Ainda que, no Brasil, já não tenha a mesma popularidade de outrora, sobretudo nas décadas de 1980 e 1990, fruto de vitórias e conquistas de ídolos como Emerson Fittipaldi, Nelson Piquet, Rubens Barichello, Felipe Massa e, obviamente, Airton Senna, a Fórmula 1 ainda é, sem sombra de dúvidas, o esporte a motor mais conhecido e mais respeitado por aqui e mesmo sem um piloto brasileiro no circuito há alguns anos, a categoria segue muito bem quista na TV aberta e nas principais plataformas de notícias esportivas do país. E se a referência tem uma legião de fiéis apaixonados, a versão digital para videogames segue na mesma esteira, e F1 22 chega aos videogames cercado de expectativas.
Esta é a décima quarta entrada da categoria, nos moldes atuais, mas os veteranos desse universo vão se lembrar de clássicos na era 8/16 bits, dentre eles o eterno Super Monaco GP. Portanto, a F1 não é exatamente uma novidade no mundo dos jogos eletrônicos. Mas se por um lado, espera-se de jogos anuais esportivos uma mera atualização das versões anteriores, há uma série de elementos que aumentam o hype para esta edição em específico. A primeira delas é que pela primeira vez, os desenvolvedores estão focados na nova geração, sendo a versão de antiga geração uma derivação, ao contrário do que foi feito no ano passado. Naturalmente, portanto, é de se esperar o verdadeiro salto técnico entre esta e as edições anteriores.
O segundo grande fator diferencial é que, agora que já está bem incorporada à hierarquia EA, a Codemasters tem a chance de apresentar um jogo totalmente desenvolvido por eles desde os estágios iniciais sob a nova tutela e com todo o aparato técnico e financeiro da gigante gringa, se aproveitando da experiência adquirida na edição 2021, que acabou sendo desenvolvida no meio dessa transição, e no mais recente GRID Legends, última entrada de uma das séries com as quais a dev se destacou no universo dos games de corrida. Teríamos por exemplo uma adaptação do modelo de monetização do FUT, principal fonte de receitas permanentes do FIFA, para o mundo da Fórmula 1? Desde já, afirmo que não e quem não gosta do formato não tem com o que se preocupar.
Felizmente, as melhores previsões se mostraram muito bem respondidas em F1 22. Logo de cara, a apresentação do jogo se apodera de todo o espetáculo televisivo e comercial que se construiu em torno de pilotos, equipes e de uma certa aura que tem se tornado cada vez mais espetaculosa desde que um conglomerado norte-americano assumiu os negócios da categoria. A licença oficial faz muito bem ao mecanismo anímico do jogo para os fãs, o que significa que a apresentação do game segue o alto padrão já conhecido das versões mais recentes. Aliás, toda a interface do jogo está bem refinada, muito organizada e mesmo com uma série de opções e ajustes, é limpa e clara mesmo para os novatos na franquia.

━━━━━━━━━━

Objetivo:
Responda com base no trecho sobre o F1 22:
(a) Que clássico da era 8/16 bits o texto menciona?
(b) Que número de entrada da categoria, nos moldes atuais, esta edição representa?
(c) Qual é o jogo de corrida mais recente da Codemasters citado no texto?
A listagem a seguir provém de outra fonte.

Dados apresentados:
━━━━━━━━━━

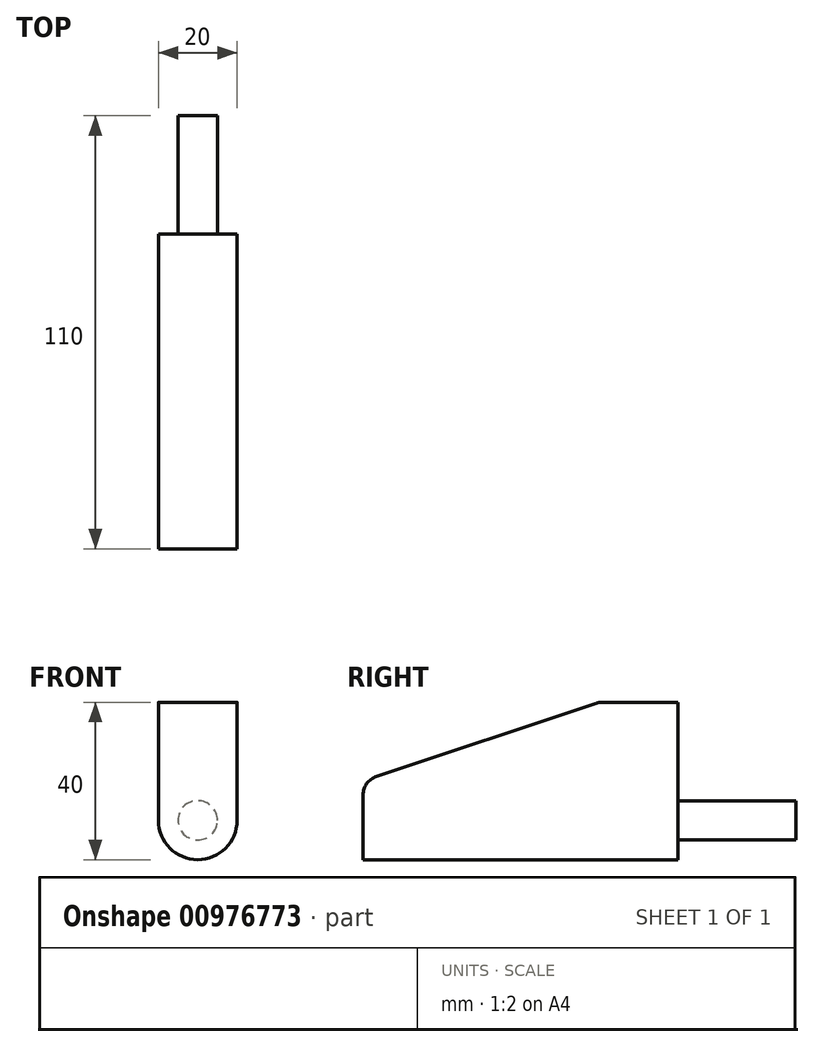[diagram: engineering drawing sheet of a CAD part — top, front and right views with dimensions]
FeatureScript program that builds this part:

━━━━━━━━━━

Resposta:
(a) Super Monaco GP.
(b) A décima quarta.
(c) GRID Legends.